(Page layout parsing data)
==========
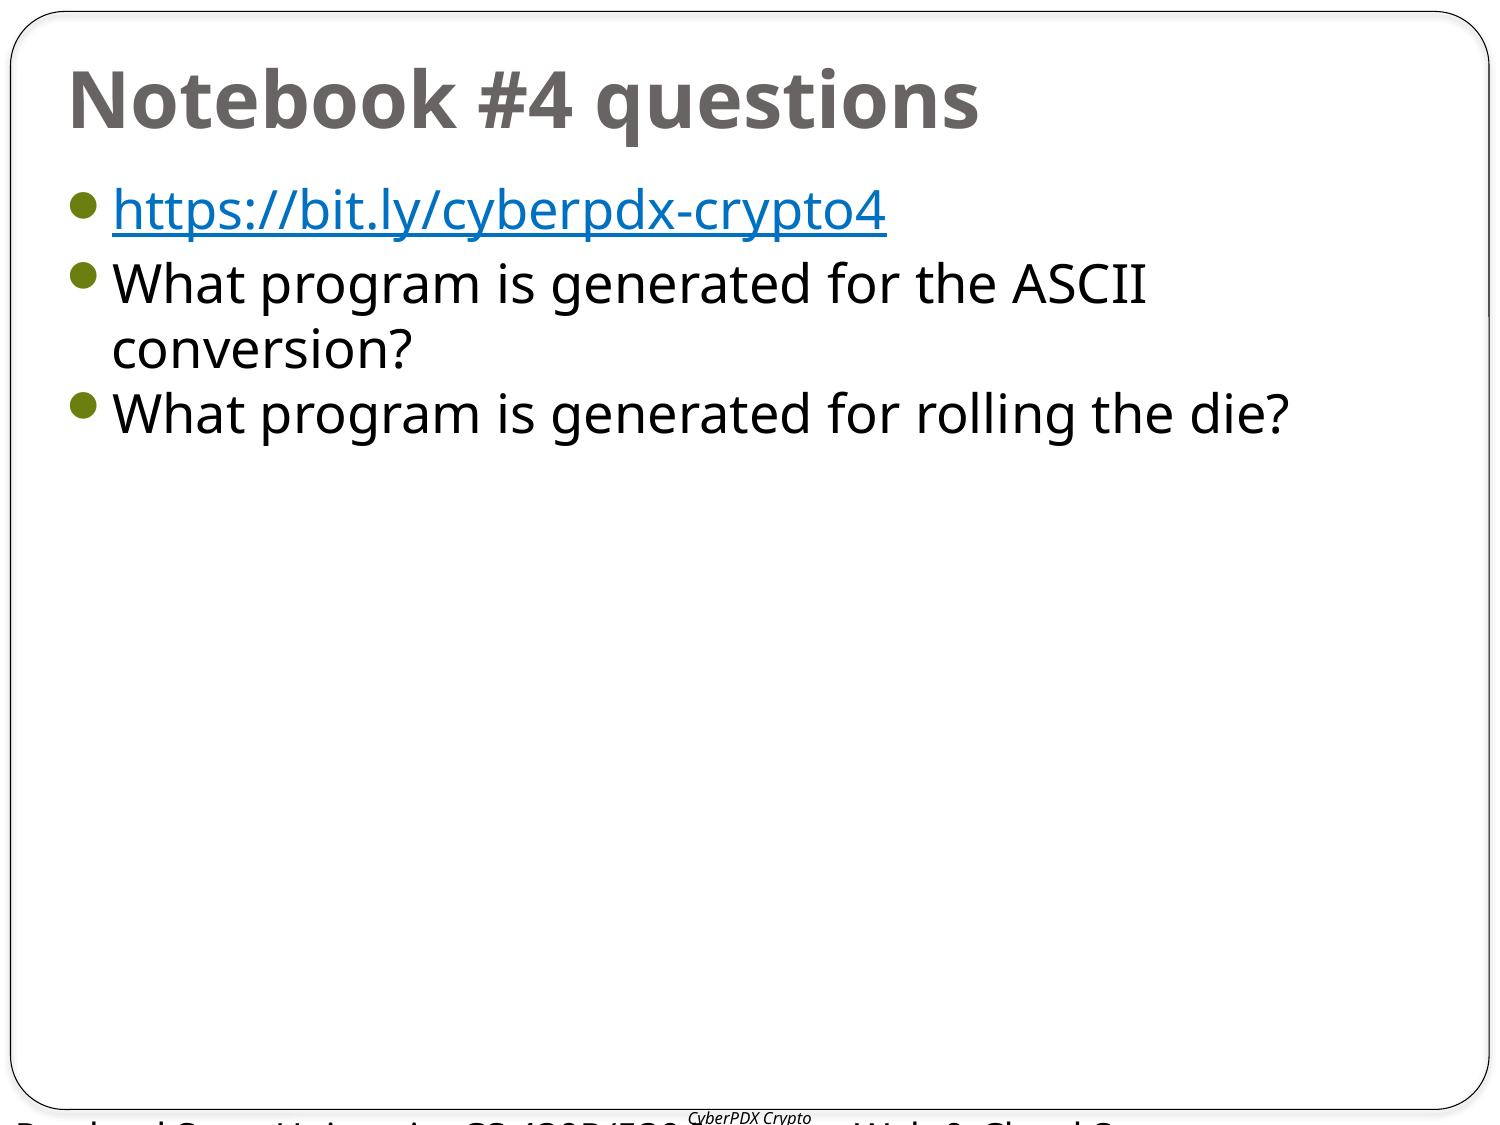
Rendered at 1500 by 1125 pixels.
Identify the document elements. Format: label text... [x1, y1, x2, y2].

list https://bit.ly/cyberpdx-crypto4 What program is generated for the ASCII conversion? What program is generated for rolling the die? [51, 159, 1449, 1105]
title Notebook #4 questions [51, 34, 1449, 159]
footer Portland State University CS 430P/530 Internet, Web & Cloud Systems [0, 1105, 1500, 1125]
==========
* [Task]:
Repeat the data exactly, excluding the pictures.

* [Exercise output]:
Rendered at 1500 by 1125 pixels.
Identify the document elements. Format: label text... [x1, y1, x2, y2].

list https://bit.ly/cyberpdx-crypto4 What program is generated for the ASCII conversion? What program is generated for rolling the die? [51, 159, 1449, 1105]
title Notebook #4 questions [51, 34, 1449, 159]
footer Portland State University CS 430P/530 Internet, Web & Cloud Systems [0, 1105, 1500, 1125]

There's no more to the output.